Warriors' offensive line stamped: Made in Hawai'i
By Stephen Tsai
Advertiser Staff Writer
|Like his fellow offensive linemen, Lahainaluna graduate Lui Fuata is of Samoan ancestry. "It's kind of a trippy thing to think about," says Fuata.
Advertiser library photo Aug. 22, 2001
Moenoa shrugged, then smiled, acknowledging how Cavanaugh resembled an actor in a poorly dubbed movie.
"I shouldn't have taught him how to say 'no' in Samoan," Moenoa said. "All I get is 'no.' Everytime he calls me it's 'no.' I'm getting the bad end of it. I think I taught him the wrong word."
"Some phrases are good to know," said Cavanaugh, an Irish Catholic who was raised on the East Coast.
They might come in handy this coming season. If the depth chart in spring practice remains unchanged, for the first time since becoming a Division I football program nearly 30 years ago, UH will have a starting offensive line comprised entirely of local players. What's more, each of the tentative starters left tackle Wayne Hunter, left guard Lui Fuata, center Moenoa, right guard Vince Manuwai and right tackle Ryan Santos is of Samoan ancestry.
"It's kind of a trippy thing to think about," Fuata said. "It's like we have all of the usos (brothers) over here trying to represent. It's just amazing."
Said Hunter: "This is good because it gives a lot of exposure to the Samoan community. I hope a lot of young Samoan people can look at us and say, 'If they can make it, we can make it.' "
When he was hired as UH head coach in 1999, June Jones vowed to sign more Hawai'i recruits.
"It's proven there's a lot of talent in Hawai'i," Jones said. "I just think, per capita, there are more Division I players in Hawai'i than anywhere else. It's always been that way."

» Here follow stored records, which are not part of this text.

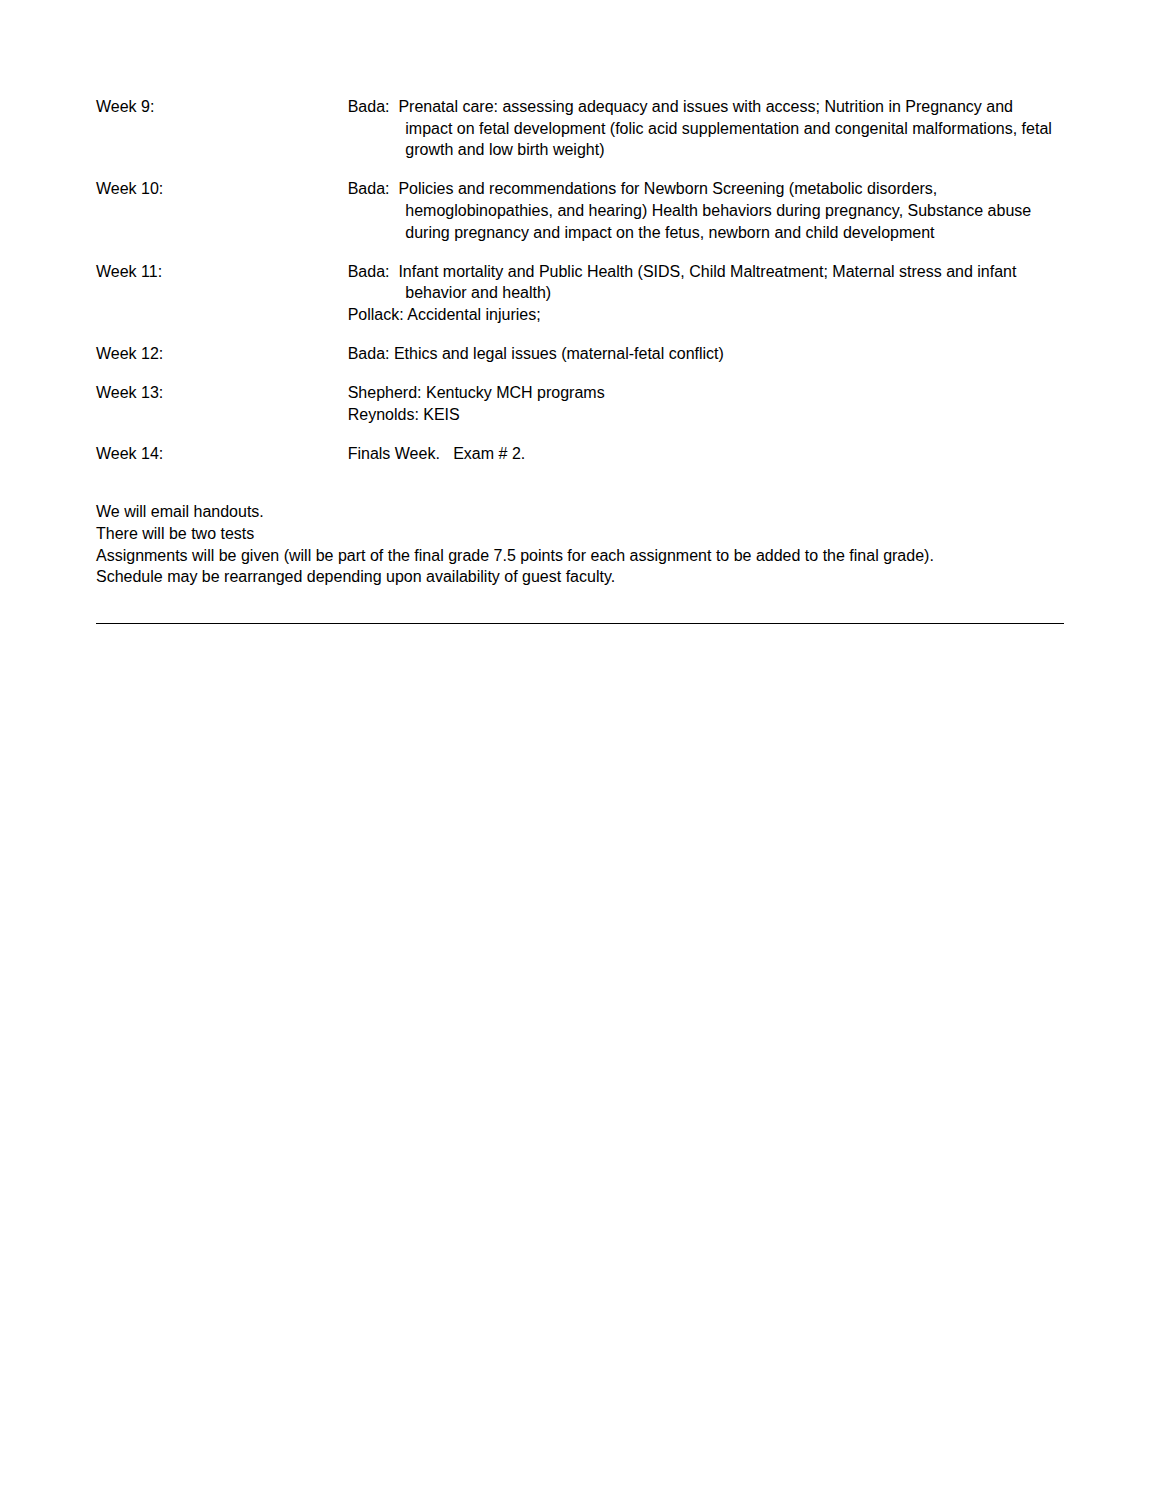| Week 9: | | Bada: Prenatal care: assessing adequacy and issues with access; Nutrition in Pregnancy and impact on fetal development (folic acid supplementation and congenital malformations, fetal growth and low birth weight) |
| Week 10: | | Bada: Policies and recommendations for Newborn Screening (metabolic disorders, hemoglobinopathies, and hearing) Health behaviors during pregnancy, Substance abuse during pregnancy and impact on the fetus, newborn and child development |
| Week 11: | | Bada: Infant mortality and Public Health (SIDS, Child Maltreatment; Maternal stress and infant behavior and health) Pollack: Accidental injuries; |
| Week 12: | | Bada: Ethics and legal issues (maternal-fetal conflict) |
| Week 13: | | Shepherd: Kentucky MCH programs Reynolds: KEIS |
| Week 14: | | Finals Week. Exam # 2. |
We will email handouts.
There will be two tests
Assignments will be given (will be part of the final grade 7.5 points for each assignment to be added to the final grade).
Schedule may be rearranged depending upon availability of guest faculty.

When the depth chart started to form, Manuwai was concerned that "some people would see it as favoritism. It's not. The best players are going to play. Right now, the starting five happen to be all local guys. We don't see us as being local guys. We see us as being guys who bust our butts in practice."
If anything, Cavanaugh equally distributes advice and scoldings.
"I don't care where a person is from," Cavanaugh said. "If he can play, he will play. My only rule is that he has to work hard."
It is that approach that has made Cavanaugh a popular figure in the community. Of the 18 offensive linemen UH has signed in the past four years, 15 were raised in the Islands. In 2000, Moenoa turned down offers from Pac-10 schools to sign with UH.
"Whoever said I was crazy to come here doesn't know much about football," Moenoa said. "This is the place to be. I wanted to come here, to help pave the trail, because Cav is a great coach. All of the Hawai'i boys want to play for him. We're a family. Even if you're from the Mainland, you're considered to be a local guy."
Santos said the linemen introduced Cavanaugh to palusami, a Samoan dish of taro, coconut cream and onions encased in ti leaves.
"He ate about five or six," Santos recalled. "I told him to slow down. You can't eat too much of them or you tend to hit the toilet quite a bit."
Of greater usefulness, Manuwai said: "We taught him how to swear in Samoan. He swears in English, anyway. I figured if he said it in Samoan he won't get in trouble with the refs."
NOTES: Punahou defensive back Jason Ching will not walk on at UH as reported Thursday and instead has made a verbal commitment to attend Brown in the Ivy League, Punahou coach and assistant athletic director Kale Ane said yesterday. He also considered U. of San Diego.